Borderline carnivores


To be a fully fledged carnivore, a plant must attract, kill, and digest prey;and it must benefit from absorbing the products of the digestion (mostly amino acids and ammonium ions).To many horticulturalists, these distinctions are a matter of taste. There is a spectrum of carnivory found in plants: from completely non-carnivorous plants like cabbages, to borderline carnivores, to unspecialised and simple traps, like Heliamphora, to extremely specialised and complex traps, like that of the Venus flytrap.

The borderline carnivores include Roridula and Catopsis berteroniana. Catopsis is a borderline carnivorous bromeliad, like Brocchinia reducta. However, unlike B. reducta, which produces the enzyme phosphatase, C. berteroniana has not been shown to produce any digestive enzymes at all.In these pitfall traps, prey simply fall into the urn, assisted by the waxy scales located on the rim. Roridula has a more intricate relationship with its prey. The plants in this genus produce sticky leaves with resin-tipped glands and look extremely similar to some of the larger sundews. However, they do not directly benefit from the insects they catch. Instead, they form a mutualistic symbiosis with species of assassin bug (genus Pameridea), which eat the trapped insects. The plant benefits from the nutrients in the bugs' faeces. A number of species in the Martyniaceae (previously Pedaliaceae), such as Ibicella lutea, have sticky leaves that trap insects. However, these plants have not been shown conclusively to be carnivorous.Likewise, the seeds of Shepherd's Purse,urns of Paepalanthus bromelioides bracts of Passiflora foetida and flower stalks and sepals of triggerplants (Stylidium) appear to trap and kill insects, but their classification as carnivores is contentious.
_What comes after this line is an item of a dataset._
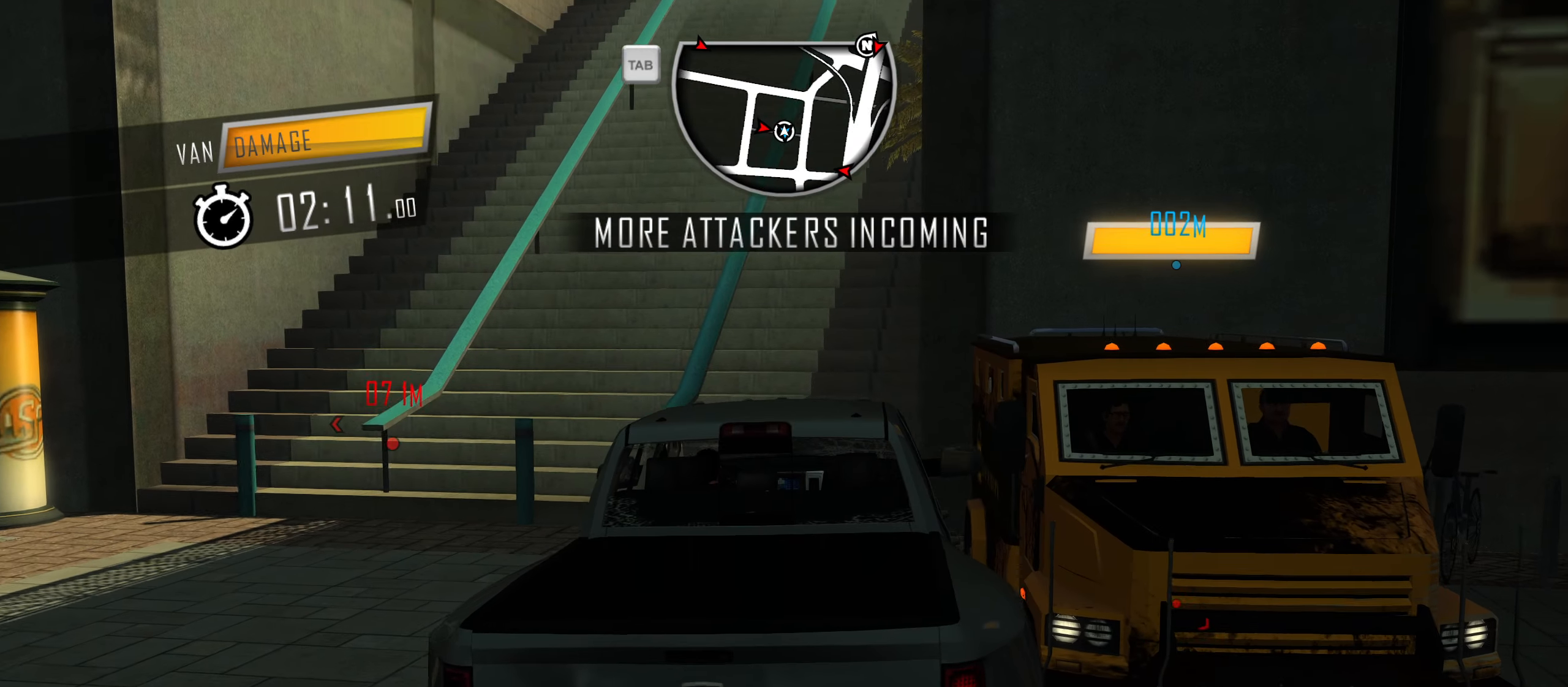
{"keys": ["s"], "events": [[100, "s", "down"], [233, "s", "up"], [366, "s", "down"]]}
The production of specific prey-digesting enzymes (proteases, ribonucleases, phosphatases, etc.) is sometimes used as a criterion for carnivory. However, this would probably discount Heliamphora and Darlingtonia both of which appear to rely on the enzymes of symbiotic bacteria to break down their prey but are generally considered as carnivores. However, discounting the enzyme-based definition leaves open the question of Roridula.